Your donations matter

By Richard Carlson, President and CEO

A recent USA Today article revealed the fact that castoff clothing dropped off in parking lot donation bins doesn’t always end up with charities devoted to helping the poor. More and more, clothing collection bins are being operated by for-profit recycling firms or non-profits that give only a tiny portion of their proceeds to charity.

While these quickly proliferating donation bins may appear to be charitable in nature, they are not, and the resulting profits garnered by these operators leave our communities along with the goods they collect. We have monitored the significant growth of these collection bins in Michigan over the past year and recognize their prolific increase in our own West Michigan communities as recent as the past two to three months.

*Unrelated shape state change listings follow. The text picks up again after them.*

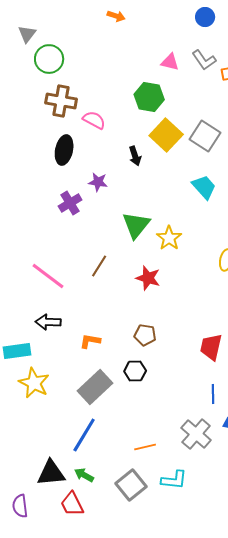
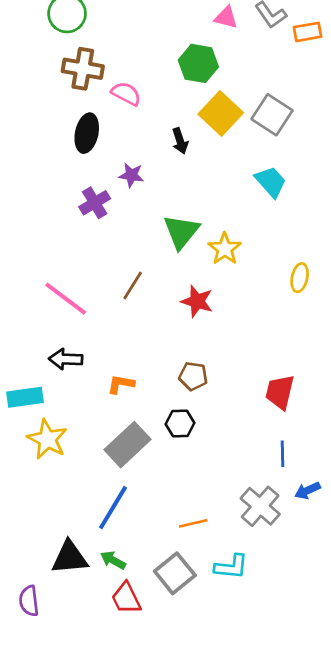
red trapezoid: (72, 504) -> (126, 598), moved

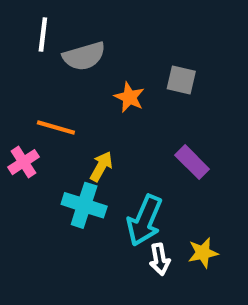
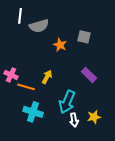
orange line: (56, 127) -> (26, 87), moved
pink cross: (24, 162) -> (11, 75), turned -32
cyan cross: (84, 205) -> (33, 112), moved

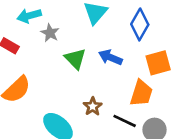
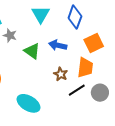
brown star: (93, 106) -> (61, 74), moved
black line: (125, 121) -> (77, 90), turned -48

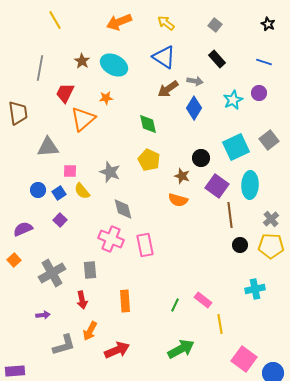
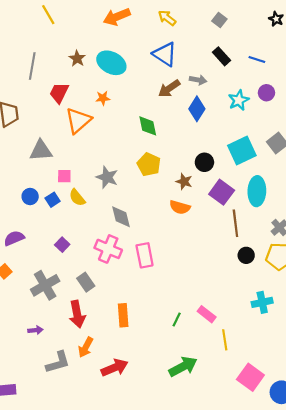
blue line: (264, 62) -> (257, 60), moved
purple square: (60, 220) -> (62, 245), moved
gray rectangle: (90, 270) -> (86, 282), turned -30
red arrow: (82, 300) -> (77, 314), size x1.4

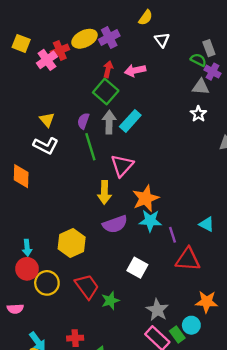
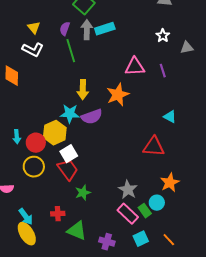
white star: (198, 114) -> (163, 36), moved
cyan rectangle: (130, 121) -> (105, 29), turned 30
pink triangle: (122, 166) -> (135, 67), moved, turned 45
cyan star: (150, 221) -> (70, 114), moved
purple line: (173, 235) -> (163, 71), moved
white square: (137, 268) -> (69, 154), moved, turned 30
red circle: (27, 269) -> (36, 143), moved
green star: (110, 301) -> (83, 193), moved
orange star: (207, 302) -> (170, 183), turned -30

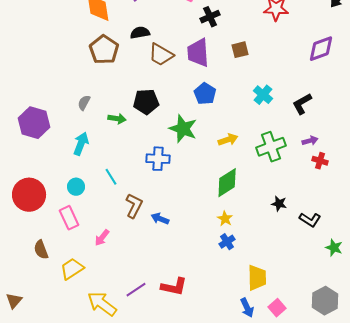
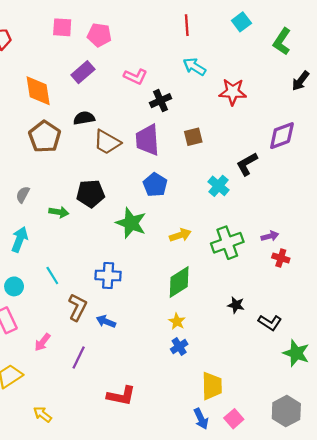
black L-shape: (302, 104) -> (247, 164), moved
blue cross: (158, 159) -> (108, 276), moved
green star: (334, 248) -> (296, 353), size x1.4
purple line: (136, 290) -> (79, 358), moved, turned -30
yellow arrow: (102, 304) -> (42, 414), size x0.6

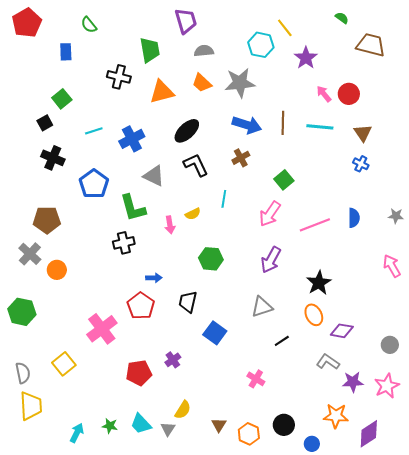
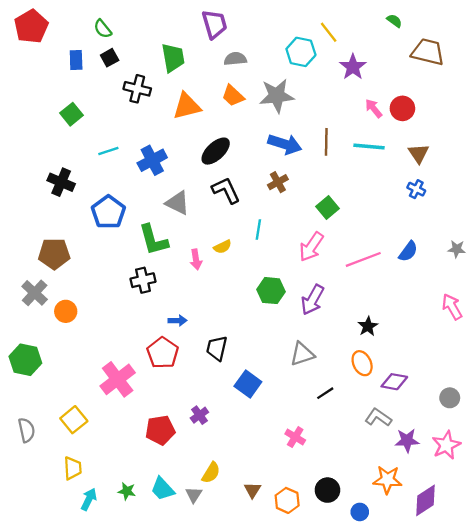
black square: (45, 123) -> (110, 58), moved
blue semicircle: (354, 218) -> (408, 251), turned 36
green hexagon: (211, 259) -> (271, 291), moved
black star: (319, 283) -> (368, 326), size x0.7
yellow trapezoid: (31, 406) -> (73, 468), moved, size x0.7

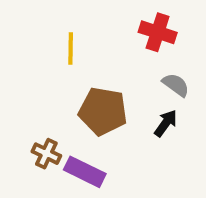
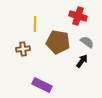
brown pentagon: (103, 111) -> (58, 42), moved
brown cross: (46, 154) -> (23, 49), moved, turned -32

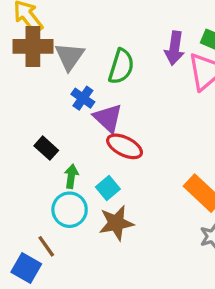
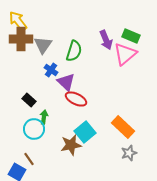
purple arrow: (175, 48) -> (106, 40), turned -30
cyan square: (108, 188) -> (85, 132), moved, size x1.5
cyan circle: (70, 210) -> (34, 129), moved

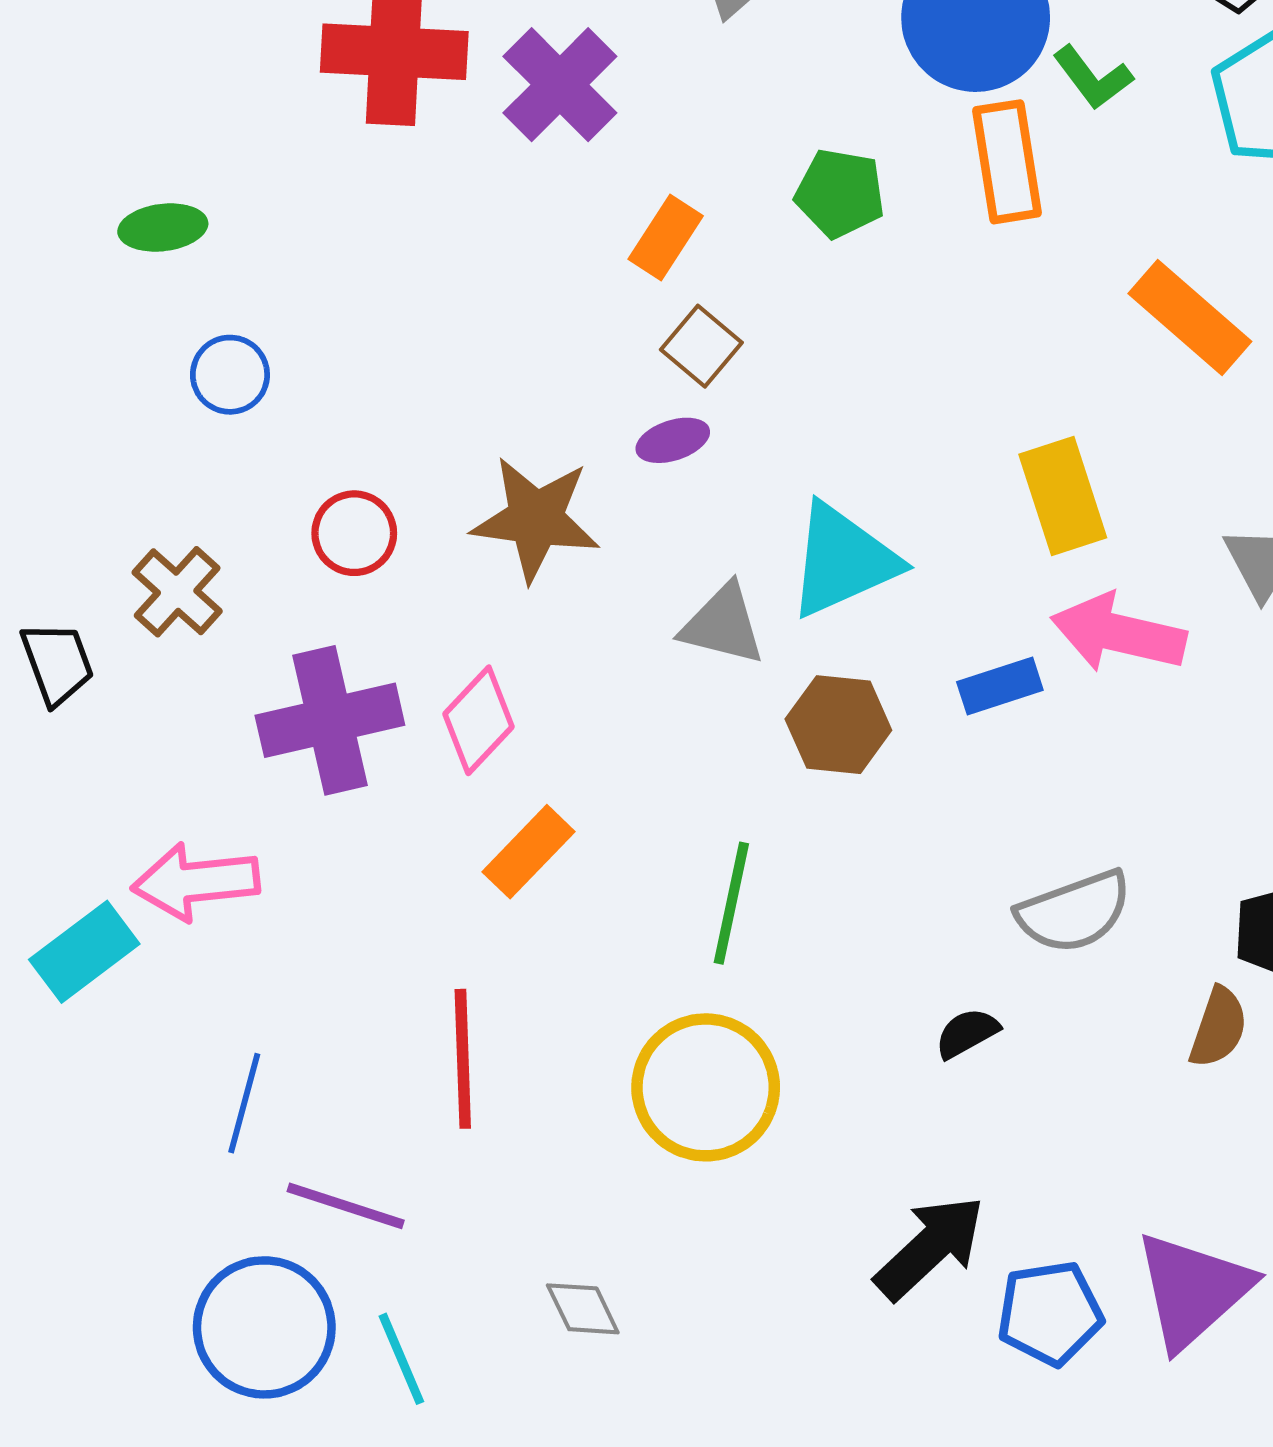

Goodwill Industries and other organizations in the charitable sector rely heavily upon the generosity and kindness of donors to help us achieve our mission. For Goodwill Industries of West Michigan, over 90% of the revenue from our sales of donated items through our network of Goodwill stores goes directly toward our employment and training programs and services that in 2012 served 20,916 people who were unemployed or underemployed right here in West Michigan.

In contrast, the most recent federal tax return from Planet Aid – an organization whose yellow donation bins are now beginning to dot our community landscape – shows that just 28% of its $36.5 million in spending went to its international aid programs in 2011. The bulk of its spending went to collect and process clothes for recycling. Planet Aid states its mission focus is the “protection of natural habitat by collecting and recycling 50,000 tons of used textiles.” But the low percentage of money going to international aid programs earned Planet Aid an “F” from ratings organization Charity Watch, which examines how nonprofits spend their money. Charity watch gave an “A” to Goodwill Industries and the Better Business Bureau gave our Goodwill organization an “A+” rating. As for Planet Aid, the Better Business Bureau has stated that they did not meet the 20 criteria to be accredited as a charity.

In addition, we are seeing other dubious organizations entering our communities with donation bins including the Cancer Federation’s dark blue bins and the bright green collection boxes of for-profit company Better World Books that donates a “confidential” undisclosed percentage to charity.

Our overall message for donors is to know who they are giving to and what they are supporting.